また、たんに技術をたたき込むことだけが合宿の目的ではない。4日目の特別講義に登壇したのは、“ハッカー検事”こと大橋充直検事。大橋氏は「マジヤバス、と思ったら大抵は何らかの法律を犯している」とし、「ヤバイ行為」の定義として、「法律が禁止しているかしていないかではなく、あくまで健全な常識と良心が大前提」と述べた。また技術的に長けた学生たちに対して、「ビル・ゲイツが初めてハッキングを行ったのは17歳。青年期は偽悪化傾向にあり、セキュリティ技術は実は犯罪を誘発する」としたうえで、「司法の世界では屁理屈や嘘は通用しない。ハイテク犯罪では不起訴でも多額の損害賠償を負うので、皆さんヤバイことはやめましょう(w」とユーモアを交えて締めくくった。
もっとも、キャンプに参加している学生たちのセキュリティ意識は大人たちが想像する以上に高かったようだ。質疑応答の時間では、「セキュリティ情報はハイテク犯罪者に悪用されないように『不用意に公表するな』と言われているが、どれくらいのレベルで、どのような手順を踏んで公表していくのが良いか」といった質問が出るなど、大人顔負けの議論が繰り広げられていた。
羽田空港の事業継続を守れ!~実習研究成果発表会
キャンプ最終日には、プログラミングコースと合同で実習研究成果発表会が行われた。セキュリティコースのテーマは「羽田空港のDR(ディザスタ・リカバリ)/BCP(事業継続計画)」。テロや大地震、災害の際に羽田空港の情報システムをいかに守るか? 7つのグループによる羽田空港強化対策プランが発表された。
それぞれのグループが「目的」「施策」「コスト」といった要素からプランを立てていく。施策としては、「航空機の相互通信、認証システム」「そもそも吹雪に負けない強い飛行機を作る」「監視カメラを利用した非常時の管制システム」「実際に運用されている国土交通省の衛星を流用したモバイル管制塔」等、バラエティに富んだプランが提示された。中でも興味深かったのが、これら施策にかかるコストの算出だ。上は500億円から下は39800円までさまざまな試算がなされた。
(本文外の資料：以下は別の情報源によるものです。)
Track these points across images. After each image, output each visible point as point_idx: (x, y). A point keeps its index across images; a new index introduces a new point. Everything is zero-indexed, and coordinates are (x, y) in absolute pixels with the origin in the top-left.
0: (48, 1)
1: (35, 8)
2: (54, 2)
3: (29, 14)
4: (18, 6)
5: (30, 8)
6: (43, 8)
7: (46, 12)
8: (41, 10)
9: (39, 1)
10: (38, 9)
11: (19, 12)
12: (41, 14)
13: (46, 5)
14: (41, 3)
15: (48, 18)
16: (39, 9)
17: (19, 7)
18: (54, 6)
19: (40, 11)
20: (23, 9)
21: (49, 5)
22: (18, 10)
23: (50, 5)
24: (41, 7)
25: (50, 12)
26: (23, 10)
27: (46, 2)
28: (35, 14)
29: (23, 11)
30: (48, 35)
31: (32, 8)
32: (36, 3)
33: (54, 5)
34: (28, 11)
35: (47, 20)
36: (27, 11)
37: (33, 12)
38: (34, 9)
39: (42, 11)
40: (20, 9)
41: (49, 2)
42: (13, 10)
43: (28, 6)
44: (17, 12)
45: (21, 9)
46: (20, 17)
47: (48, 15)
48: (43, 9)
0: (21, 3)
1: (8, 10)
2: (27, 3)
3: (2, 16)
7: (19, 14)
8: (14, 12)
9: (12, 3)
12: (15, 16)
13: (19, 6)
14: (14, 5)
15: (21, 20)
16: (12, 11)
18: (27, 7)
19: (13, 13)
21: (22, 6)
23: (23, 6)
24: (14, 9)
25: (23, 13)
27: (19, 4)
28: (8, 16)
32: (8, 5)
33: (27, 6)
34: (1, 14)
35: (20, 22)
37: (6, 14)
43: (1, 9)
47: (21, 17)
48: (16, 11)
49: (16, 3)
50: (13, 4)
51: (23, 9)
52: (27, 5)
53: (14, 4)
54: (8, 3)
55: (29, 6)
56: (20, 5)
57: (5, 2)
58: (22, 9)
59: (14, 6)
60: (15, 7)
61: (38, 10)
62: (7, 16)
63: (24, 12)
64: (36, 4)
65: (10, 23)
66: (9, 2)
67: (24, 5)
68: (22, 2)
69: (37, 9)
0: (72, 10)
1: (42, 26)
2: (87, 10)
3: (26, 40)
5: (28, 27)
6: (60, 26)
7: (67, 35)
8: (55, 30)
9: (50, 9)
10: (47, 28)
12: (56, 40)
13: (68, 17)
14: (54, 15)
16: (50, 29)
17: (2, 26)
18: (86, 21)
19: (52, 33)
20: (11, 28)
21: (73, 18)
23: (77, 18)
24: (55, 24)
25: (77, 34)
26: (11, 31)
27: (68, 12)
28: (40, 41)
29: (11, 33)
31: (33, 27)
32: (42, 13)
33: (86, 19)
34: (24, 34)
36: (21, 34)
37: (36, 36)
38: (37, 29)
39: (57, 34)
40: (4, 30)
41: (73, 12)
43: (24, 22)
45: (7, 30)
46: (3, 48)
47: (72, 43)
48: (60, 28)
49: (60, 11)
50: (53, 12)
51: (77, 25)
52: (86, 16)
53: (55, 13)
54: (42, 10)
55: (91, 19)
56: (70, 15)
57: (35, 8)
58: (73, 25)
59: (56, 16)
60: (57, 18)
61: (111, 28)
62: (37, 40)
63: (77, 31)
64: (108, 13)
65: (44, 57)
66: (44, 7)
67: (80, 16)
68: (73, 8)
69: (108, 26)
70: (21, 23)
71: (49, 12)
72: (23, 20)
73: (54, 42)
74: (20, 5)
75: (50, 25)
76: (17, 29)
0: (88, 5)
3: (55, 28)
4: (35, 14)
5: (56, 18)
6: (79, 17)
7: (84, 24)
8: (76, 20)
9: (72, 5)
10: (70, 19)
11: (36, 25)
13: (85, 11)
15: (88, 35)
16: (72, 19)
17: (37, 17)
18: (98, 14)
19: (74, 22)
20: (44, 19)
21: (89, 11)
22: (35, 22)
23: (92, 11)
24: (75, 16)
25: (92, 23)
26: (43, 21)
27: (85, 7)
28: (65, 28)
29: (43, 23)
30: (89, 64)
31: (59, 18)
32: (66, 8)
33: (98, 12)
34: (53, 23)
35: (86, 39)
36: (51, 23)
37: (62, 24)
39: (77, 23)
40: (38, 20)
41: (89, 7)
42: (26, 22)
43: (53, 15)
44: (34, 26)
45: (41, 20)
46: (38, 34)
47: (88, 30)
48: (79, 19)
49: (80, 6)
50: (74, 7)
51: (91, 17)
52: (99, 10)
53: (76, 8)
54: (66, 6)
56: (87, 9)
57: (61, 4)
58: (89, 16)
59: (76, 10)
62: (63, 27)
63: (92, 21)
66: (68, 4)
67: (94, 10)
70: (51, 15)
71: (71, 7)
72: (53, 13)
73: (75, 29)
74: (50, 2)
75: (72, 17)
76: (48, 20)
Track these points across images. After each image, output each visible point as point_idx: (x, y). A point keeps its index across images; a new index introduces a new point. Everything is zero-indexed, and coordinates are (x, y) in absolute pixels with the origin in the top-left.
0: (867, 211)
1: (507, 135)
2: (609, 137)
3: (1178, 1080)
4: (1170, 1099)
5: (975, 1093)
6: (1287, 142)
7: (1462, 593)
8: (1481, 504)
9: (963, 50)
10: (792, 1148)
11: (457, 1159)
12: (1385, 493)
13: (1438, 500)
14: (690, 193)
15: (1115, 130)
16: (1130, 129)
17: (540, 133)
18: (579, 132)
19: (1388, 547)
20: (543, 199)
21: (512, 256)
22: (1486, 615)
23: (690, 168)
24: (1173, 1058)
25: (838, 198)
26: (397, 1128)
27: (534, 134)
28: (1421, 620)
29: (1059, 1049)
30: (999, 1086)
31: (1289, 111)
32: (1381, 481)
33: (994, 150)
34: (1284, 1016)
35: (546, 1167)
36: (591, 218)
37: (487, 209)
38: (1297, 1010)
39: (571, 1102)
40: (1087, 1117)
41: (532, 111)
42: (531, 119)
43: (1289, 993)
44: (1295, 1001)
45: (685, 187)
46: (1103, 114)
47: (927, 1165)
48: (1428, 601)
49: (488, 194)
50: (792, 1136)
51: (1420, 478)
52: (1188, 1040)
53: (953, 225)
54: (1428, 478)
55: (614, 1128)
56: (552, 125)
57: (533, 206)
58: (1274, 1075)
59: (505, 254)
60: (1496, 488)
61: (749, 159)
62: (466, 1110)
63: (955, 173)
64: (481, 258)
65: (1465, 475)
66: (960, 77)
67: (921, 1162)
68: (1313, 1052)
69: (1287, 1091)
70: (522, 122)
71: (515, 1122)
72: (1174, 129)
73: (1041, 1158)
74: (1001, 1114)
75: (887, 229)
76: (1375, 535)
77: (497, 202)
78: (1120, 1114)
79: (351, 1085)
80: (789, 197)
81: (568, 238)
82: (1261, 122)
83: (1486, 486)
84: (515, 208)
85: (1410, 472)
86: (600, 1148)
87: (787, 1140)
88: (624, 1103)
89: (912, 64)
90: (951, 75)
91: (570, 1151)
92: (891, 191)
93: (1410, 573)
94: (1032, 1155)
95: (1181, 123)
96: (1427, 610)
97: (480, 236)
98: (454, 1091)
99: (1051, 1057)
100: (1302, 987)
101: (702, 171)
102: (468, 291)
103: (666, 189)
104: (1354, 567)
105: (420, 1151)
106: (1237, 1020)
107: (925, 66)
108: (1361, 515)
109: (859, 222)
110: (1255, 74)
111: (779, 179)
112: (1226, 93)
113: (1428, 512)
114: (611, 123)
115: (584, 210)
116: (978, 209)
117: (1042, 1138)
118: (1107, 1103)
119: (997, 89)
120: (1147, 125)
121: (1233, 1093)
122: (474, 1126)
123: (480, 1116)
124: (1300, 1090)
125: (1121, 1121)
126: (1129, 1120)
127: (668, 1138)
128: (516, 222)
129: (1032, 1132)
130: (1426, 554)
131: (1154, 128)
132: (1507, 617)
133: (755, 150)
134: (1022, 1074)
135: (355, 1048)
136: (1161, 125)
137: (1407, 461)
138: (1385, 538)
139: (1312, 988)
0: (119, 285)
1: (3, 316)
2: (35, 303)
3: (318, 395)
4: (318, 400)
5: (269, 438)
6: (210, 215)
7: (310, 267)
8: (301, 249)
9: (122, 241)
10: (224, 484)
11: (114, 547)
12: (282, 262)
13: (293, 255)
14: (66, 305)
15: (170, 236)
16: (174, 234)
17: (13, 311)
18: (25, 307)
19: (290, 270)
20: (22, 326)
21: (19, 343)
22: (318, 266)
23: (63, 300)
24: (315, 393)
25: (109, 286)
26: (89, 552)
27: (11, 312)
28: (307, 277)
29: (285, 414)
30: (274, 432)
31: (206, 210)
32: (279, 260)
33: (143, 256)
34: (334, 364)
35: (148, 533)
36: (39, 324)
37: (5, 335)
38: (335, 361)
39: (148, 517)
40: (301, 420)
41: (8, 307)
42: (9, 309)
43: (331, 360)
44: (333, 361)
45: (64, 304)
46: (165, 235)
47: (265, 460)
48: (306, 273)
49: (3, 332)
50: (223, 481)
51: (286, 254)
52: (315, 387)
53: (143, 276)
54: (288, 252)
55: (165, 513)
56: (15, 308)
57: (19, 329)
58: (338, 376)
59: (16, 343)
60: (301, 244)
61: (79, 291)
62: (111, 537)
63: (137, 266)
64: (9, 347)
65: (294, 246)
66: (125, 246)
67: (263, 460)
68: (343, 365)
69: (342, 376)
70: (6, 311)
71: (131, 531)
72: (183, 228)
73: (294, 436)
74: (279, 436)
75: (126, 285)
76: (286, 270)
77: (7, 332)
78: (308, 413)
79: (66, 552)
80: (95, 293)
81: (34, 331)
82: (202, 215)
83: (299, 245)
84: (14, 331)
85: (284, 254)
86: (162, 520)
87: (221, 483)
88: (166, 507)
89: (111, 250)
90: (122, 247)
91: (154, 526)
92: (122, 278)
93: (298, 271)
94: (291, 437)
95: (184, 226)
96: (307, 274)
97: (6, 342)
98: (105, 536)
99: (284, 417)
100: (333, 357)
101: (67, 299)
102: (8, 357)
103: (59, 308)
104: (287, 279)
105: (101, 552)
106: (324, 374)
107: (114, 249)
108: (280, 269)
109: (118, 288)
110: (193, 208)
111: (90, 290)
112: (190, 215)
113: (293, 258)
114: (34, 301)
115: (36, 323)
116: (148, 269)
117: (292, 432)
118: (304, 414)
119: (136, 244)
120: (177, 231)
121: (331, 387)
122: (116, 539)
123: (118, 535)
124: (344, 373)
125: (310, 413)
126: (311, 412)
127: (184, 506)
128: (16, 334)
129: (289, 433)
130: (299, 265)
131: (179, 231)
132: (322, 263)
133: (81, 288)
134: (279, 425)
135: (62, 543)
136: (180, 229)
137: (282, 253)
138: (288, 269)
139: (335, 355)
コストという難題を前に、各グループのアプローチの違いがもっとも強く出た場面と言えるだろう。
余談になるが、注目すべきは、これらの発表はすべてパワーポイントが使用されており、企業の現場で通常行われている、いわゆる「プレゼン」とまったく変わらないという点だ。大学生はともかくとして、キャンプには高校生も数多く参加している。実は、第1回セキュリティキャンプの際は、発表会に先立ち、事務局で模造紙とマジック、OHPを用意していたというが、これらアナログなツールを利用する者は誰もいなかったという。このように、学生たちのプレゼン・リテラシーは押しなべて非常に高い。それでも発表会では、「前のグループが盛り上がったのに比べて、僕らは地味なのですが…」といった前置きをする学生に、講師から「オーディエンスの反応は気にしなくていい、他と比べなくていい」といった叱咤激励が飛ぶなど、「プレゼンテーション」そのものの作法についても学ぶべきことがあったようだ。
発表会に引き続き行われた閉講式では、三輪実行委員長より、学生ひとりひとりに修了証が授与された。学生からは、「周りのレベルが高くてついていくだけで精いっぱいだったけど楽しかった」「いろいろな刺激を受けた。来年はチューターとして参加したい」「素晴らしい講師や仲間と出会えたことが一番うれしかった」といった感想が聞かれた。